Why is CRC said to be linear?

Question

It is commonly understood that CRC satisfies the linear identity with respect to the $\oplus$ (XOR) operation:

$\operatorname{CRC}(a) \oplus \operatorname{CRC}(b) = \operatorname{CRC}(a \oplus b)$

But after some experimentation and research it appears that this is not generally true.

The particular algorithm in question is the one used in HDLC, ANSI X3.66, ITU-T V.42, Ethernet, Serial ATA, MPEG-2, PKZIP, Gzip, Bzip2, PNG (see Wikipedia) which uses the polynomial $\mathtt{0x04C11DB7}$.

In what sense is CRC linear? Is this a misconception?

Answer 1

In practice, CRC operations are often started with a nonzero state. Because of this, the actual equation is usually of the form:

$$crc(a) \oplus crc(b) = crc( a \oplus b ) \oplus c$$

for some constant $c$ (which depends on the length of $a$, $b$).

An alternative way of expressing this is, for three any equal-length bitstrings $a, b, c$, we have:

$$crc(a) \oplus crc(b) \oplus crc(c) = crc( a \oplus b \oplus c ) $$

The technical term for this relationship is affine; in cryptography, we treat it as linear because, for attacks that assume linearity, affine works just as well.

Answer 2

My answer to how to recalculate a CRC32 on a large byte array

and the comment which follows may explain it.

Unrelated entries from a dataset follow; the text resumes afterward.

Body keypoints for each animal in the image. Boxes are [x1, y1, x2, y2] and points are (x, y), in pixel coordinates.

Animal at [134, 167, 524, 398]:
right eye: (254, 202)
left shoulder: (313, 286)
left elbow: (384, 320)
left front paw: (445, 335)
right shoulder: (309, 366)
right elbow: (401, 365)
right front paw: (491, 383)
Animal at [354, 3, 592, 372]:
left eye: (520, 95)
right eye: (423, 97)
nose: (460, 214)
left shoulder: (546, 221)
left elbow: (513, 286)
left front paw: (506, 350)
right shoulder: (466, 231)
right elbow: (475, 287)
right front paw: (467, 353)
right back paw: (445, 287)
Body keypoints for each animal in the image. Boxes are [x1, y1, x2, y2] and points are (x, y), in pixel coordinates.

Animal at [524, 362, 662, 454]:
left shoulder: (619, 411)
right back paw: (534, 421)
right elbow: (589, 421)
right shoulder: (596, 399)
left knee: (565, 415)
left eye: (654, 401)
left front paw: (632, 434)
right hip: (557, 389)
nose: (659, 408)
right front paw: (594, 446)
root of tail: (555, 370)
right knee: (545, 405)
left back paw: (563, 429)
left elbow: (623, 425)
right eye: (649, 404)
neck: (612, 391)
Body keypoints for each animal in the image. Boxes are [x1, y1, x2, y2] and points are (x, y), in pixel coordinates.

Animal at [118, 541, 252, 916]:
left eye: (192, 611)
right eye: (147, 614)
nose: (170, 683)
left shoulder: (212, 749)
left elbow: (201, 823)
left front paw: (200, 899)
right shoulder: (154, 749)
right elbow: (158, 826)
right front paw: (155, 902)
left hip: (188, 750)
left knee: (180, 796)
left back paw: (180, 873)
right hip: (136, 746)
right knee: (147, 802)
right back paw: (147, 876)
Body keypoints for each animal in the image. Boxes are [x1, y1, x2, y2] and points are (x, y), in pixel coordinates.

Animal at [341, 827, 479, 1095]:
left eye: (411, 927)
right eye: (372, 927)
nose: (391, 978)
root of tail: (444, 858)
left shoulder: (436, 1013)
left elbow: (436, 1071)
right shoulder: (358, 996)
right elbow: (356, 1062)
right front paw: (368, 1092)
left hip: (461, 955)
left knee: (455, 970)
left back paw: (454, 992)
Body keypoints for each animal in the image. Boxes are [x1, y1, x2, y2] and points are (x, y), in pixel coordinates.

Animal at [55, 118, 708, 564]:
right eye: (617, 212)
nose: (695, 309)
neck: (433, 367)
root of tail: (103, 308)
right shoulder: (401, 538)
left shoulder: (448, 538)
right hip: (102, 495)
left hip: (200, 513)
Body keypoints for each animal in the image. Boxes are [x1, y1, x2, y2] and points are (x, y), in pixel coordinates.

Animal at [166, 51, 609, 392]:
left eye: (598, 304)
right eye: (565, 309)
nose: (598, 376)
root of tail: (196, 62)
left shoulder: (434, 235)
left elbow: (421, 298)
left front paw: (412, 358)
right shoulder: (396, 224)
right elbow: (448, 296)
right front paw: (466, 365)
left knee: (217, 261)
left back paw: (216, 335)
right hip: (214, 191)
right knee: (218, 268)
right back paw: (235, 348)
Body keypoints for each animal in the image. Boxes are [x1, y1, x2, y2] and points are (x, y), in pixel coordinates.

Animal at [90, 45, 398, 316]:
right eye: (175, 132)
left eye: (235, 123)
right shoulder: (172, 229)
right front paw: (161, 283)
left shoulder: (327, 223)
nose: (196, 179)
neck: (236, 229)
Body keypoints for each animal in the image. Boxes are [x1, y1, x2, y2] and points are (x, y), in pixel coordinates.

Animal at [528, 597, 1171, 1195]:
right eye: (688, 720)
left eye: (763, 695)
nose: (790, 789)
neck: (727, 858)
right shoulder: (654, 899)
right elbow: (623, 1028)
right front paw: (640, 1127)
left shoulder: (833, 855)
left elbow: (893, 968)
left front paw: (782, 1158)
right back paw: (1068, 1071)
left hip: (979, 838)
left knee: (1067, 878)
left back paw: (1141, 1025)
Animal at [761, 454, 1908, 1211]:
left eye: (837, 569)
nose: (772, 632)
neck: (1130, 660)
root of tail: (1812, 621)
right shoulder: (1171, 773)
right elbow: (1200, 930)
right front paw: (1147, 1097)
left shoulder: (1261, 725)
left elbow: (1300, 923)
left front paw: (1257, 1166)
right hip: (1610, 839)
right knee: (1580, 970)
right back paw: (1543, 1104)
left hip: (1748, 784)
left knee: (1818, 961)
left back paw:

The linearity comes from the fact that CRC is a remainder of dividing a high degree polynomial with binary coefficients (=data) by a fixed degree polynomial with binary coefficients (=crc polynomial).

Adding of polynomials with binary coefficients is equivalent to an xor operation (and it is obviously linear). So if the data changes, and you know the xor between the old data and the new data, you can calculate CRC of the new data from the CRC of the old data and vice versa.

From security perspective, this makes CRC unreliable way to tell if the data has changed if the data has a padding or even some useless bits in the middle. Those can be easily adjusted to produce the correct "remainder" polynomial by calculating the CRC of each free-to-be-adjusted bit and then solving the system of simultaneous linear equations (to produce intentional collision of CRCs).

Which makes producing CRC collision a trivial problem. This makes CRC unsuitable to detect malicious changes.